Now to get rid of the Dwarf value that's occupying our bottom stack slot. The simplest approach is to drop the value at the point where we don't need it anymore:

$ dwgrep ./tests/nontrivial-types.o -f /dev/stdin <<"EOF"
let S := entry ?TAG_subprogram !AT_declaration;
let P := S child ?TAG_formal_parameter
         ?(@AT_type ((?TAG_const_type,
                      ?TAG_volatile_type, ?TAG_typedef) @AT_type)*
           (?TAG_structure_type, ?TAG_class_type));
drop

"%( S @AT_decl_file || "???" %): %( S @AT_decl_line || "???" %): "\
"note: in function `%( S @AT_name %)', "\
"parameter `%( P @AT_name %)' type is not trivial."
EOF
/home/petr/proj/dwgrep/x.c: 3: note: in function `blah', parameter `f' type is not trivial.

But there's one more way to make this work, and it would allow us to introduce another Zwerg feature.

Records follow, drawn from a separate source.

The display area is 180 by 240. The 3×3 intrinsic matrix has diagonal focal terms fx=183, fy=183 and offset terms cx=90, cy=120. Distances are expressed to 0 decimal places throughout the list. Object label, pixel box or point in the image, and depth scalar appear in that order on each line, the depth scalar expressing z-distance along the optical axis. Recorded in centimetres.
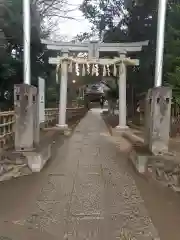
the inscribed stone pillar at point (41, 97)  750
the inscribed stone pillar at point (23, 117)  416
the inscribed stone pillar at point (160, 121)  422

(|X Y| EXPR) --- scoped bindings

This expression introduces a function that takes one parameter for each name mentioned between the pipes, then passes the remaining stack to EXPR, which is evaluated in plain context. When the bound names are mentioned within EXPR, they recall the bound values. E.g.:

$ dwgrep '1 (|A| A A add)'
2

$ dwgrep '10 2 (|A B| A B div)'
5

$ dwgrep '1 (|A| A A add (|A| A A add))'
4

If we enclose the whole expression into a scope, we can drop the Dwarf from the stack where we don't need it, but still keep it around as a name:

$ dwgrep ./tests/nontrivial-types.o -f /dev/stdin <<"EOF"
(|D|
  let S := D entry ?TAG_subprogram !AT_declaration;
  let P := S child ?TAG_formal_parameter
           ?(@AT_type ((?TAG_const_type,
                        ?TAG_volatile_type, ?TAG_typedef) @AT_type)*
             (?TAG_structure_type, ?TAG_class_type));

  "%( S @AT_decl_file || "???" %): %( S @AT_decl_line || "???" %): "\
  "note: in function `%( S @AT_name %)', "\
  "parameter `%( P @AT_name %)' type is not trivial."
)
EOF
/home/petr/proj/dwgrep/x.c: 3: note: in function `blah', parameter `f' type is not trivial.

So, that's it. This was a quick tour through the interesting parts of dwgrep. You may now want to check out Syntax, and Core vocabulary or Dwarf vocabulary to learn about the actual function words that you can use.